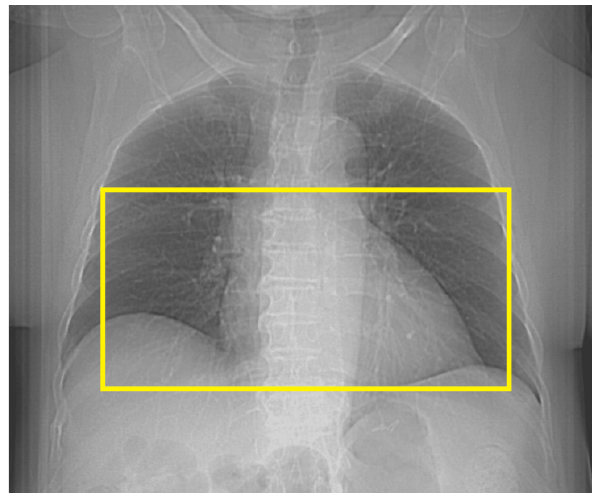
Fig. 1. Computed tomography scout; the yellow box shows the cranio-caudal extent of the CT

━━━

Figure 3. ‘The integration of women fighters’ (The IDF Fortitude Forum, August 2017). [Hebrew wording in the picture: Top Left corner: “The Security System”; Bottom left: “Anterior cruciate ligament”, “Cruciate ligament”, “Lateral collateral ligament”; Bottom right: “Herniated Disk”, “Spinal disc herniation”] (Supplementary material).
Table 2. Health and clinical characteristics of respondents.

━━━

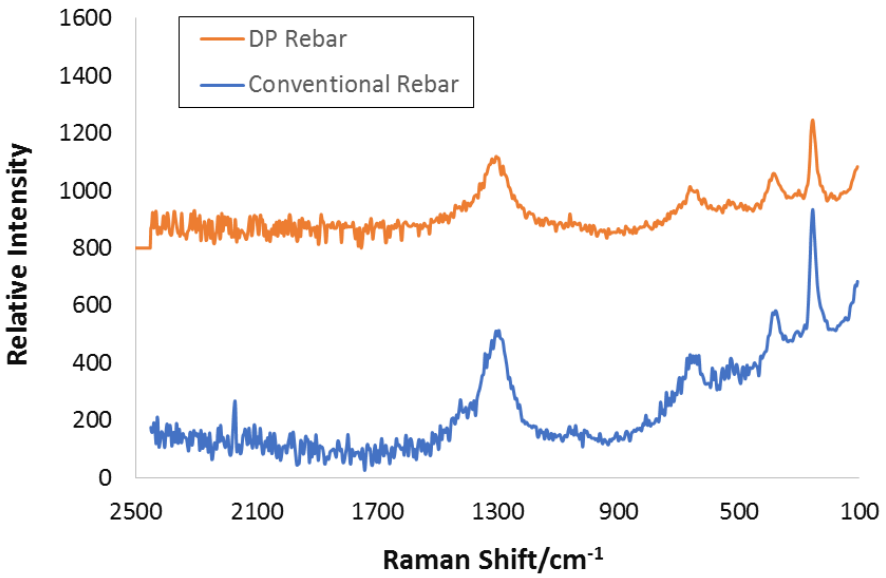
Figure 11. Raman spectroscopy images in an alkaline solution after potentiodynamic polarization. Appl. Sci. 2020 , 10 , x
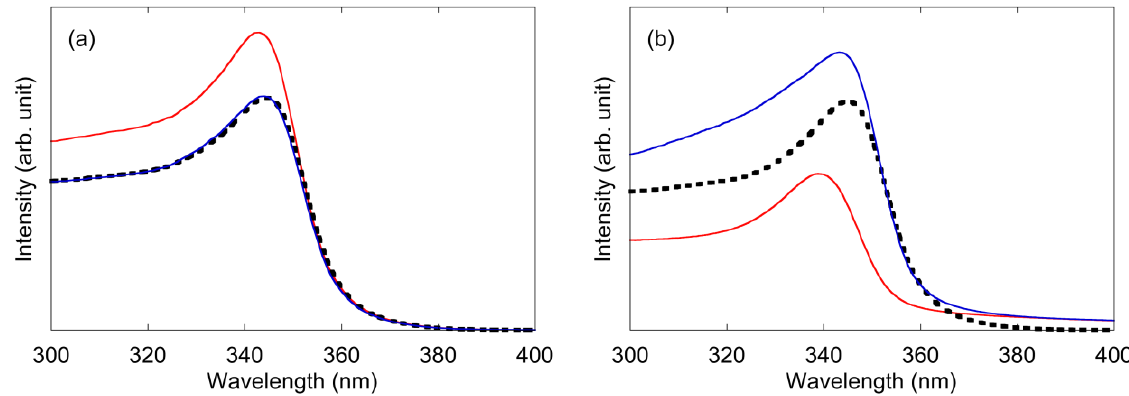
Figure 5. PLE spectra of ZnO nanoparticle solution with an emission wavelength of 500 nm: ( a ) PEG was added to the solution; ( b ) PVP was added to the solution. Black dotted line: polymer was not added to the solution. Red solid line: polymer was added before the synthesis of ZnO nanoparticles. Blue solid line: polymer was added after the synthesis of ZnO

━━━

Look above for the line with "Figure 11. Raman" and the line with "Figure 5. PLE". Output those two and everything between them exactly, pictures excluded.

- _THE ANSWER_
Figure 11. Raman spectroscopy images in an alkaline solution after potentiodynamic polarization. Appl. Sci. 2020 , 10 , x
Figure 5. PLE spectra of ZnO nanoparticle solution with an emission wavelength of 500 nm: ( a ) PEG was added to the solution; ( b ) PVP was added to the solution. Black dotted line: polymer was not added to the solution. Red solid line: polymer was added before the synthesis of ZnO nanoparticles. Blue solid line: polymer was added after the synthesis of ZnO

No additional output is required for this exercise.